WHAT THE TASK ASKS: Find every line containing the string "Christian" in the data below, and report how many there are, with no other words.

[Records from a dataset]

=-=-=

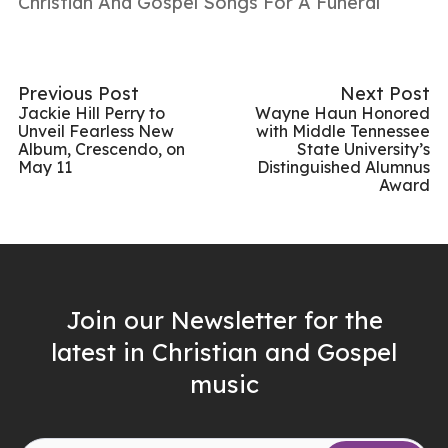
Christian And Gospel Songs For A Funeral
Previous Post
Next Post
Jackie Hill Perry to
Wayne Haun Honored
Unveil Fearless New
with Middle Tennessee
Album, Crescendo, on
State University’s
May 11
Distinguished Alumnus
Award
Join our Newsletter for the
latest in Christian and Gospel
music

=-=-=

TASK SOLUTION: 2